From here we followed a very wet and muddy stream a short distance to the ocean side of Jibbon Head, the seas were flat apart from the gentle rolling swell which was markedly different from what we had faced three days earlier. There were lots of boats around with people playing and fishing and enjoying this beautiful part of Australia. We continue around to Shelley’s beach, in reality only a few kilometres and stopped for another cup of tea on another natural seat. Who knew this was here. We certainly didn't having only recently heard of Port Hacking from some other sailing folk, this is a place is a real treasure and would not hesitate about coming back.

Saturday April 16th

We headed back to Bundeena to get some groceries and gelati.  We both agreed the passionfruit was to die for and in reality the only one to eat.  We spent the rest of the day on the boat and watching the passing parade of daytrippers with quite a few taking advantage of the gentle weather and staying overnight. Nola cooked up a big plate of nachos, but ended up being both lunch and afternoon tea and dinner. We were treated to a magnificent sunset, that you never seem to get tired of stopping and watching.

Sunday 17th of April

The parade of boats from Port Hacking started early and by about eight o'clock we had lots of neighbours.  We decided we would take Little Pus further up the Port hacking waterway to Port Hacking itself.  One beautiful place after another, with more spots of natural beauty the further up the water way we went as well as more magnificent waterfront properties, with boats, boathouses, beautiful gardens and magnificent views. The waterways was busy with lots of boats moorings.
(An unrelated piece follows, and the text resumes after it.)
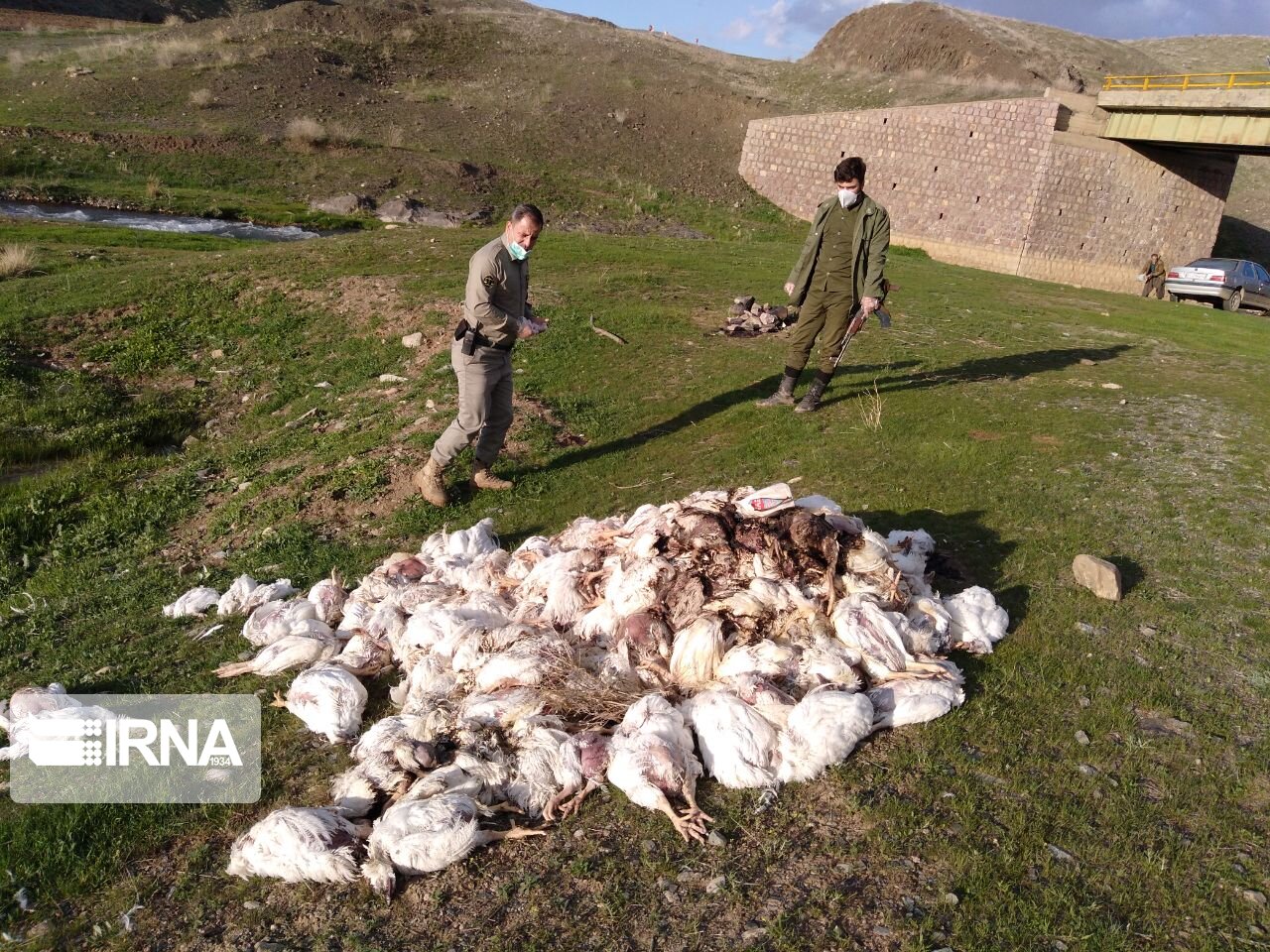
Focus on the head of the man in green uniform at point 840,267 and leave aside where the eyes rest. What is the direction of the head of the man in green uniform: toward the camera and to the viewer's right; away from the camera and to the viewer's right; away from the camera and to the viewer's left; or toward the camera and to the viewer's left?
toward the camera and to the viewer's left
It was disappointing to note that quite a few had been there for a long time and that is more determined that when we are finished with this adventure that Nauti Kitty wouldn't end up as a boat on the mooring looking for love.  We headed back to Bundeena for more gelati but was somewhat disappointed to see that it wasn't open on Sunday, but the walk was good and lots of people around also enjoying the area.  The weather is favourable for us to leave here tomorrow and heading to Port Jackson and Sydney Harbour itself.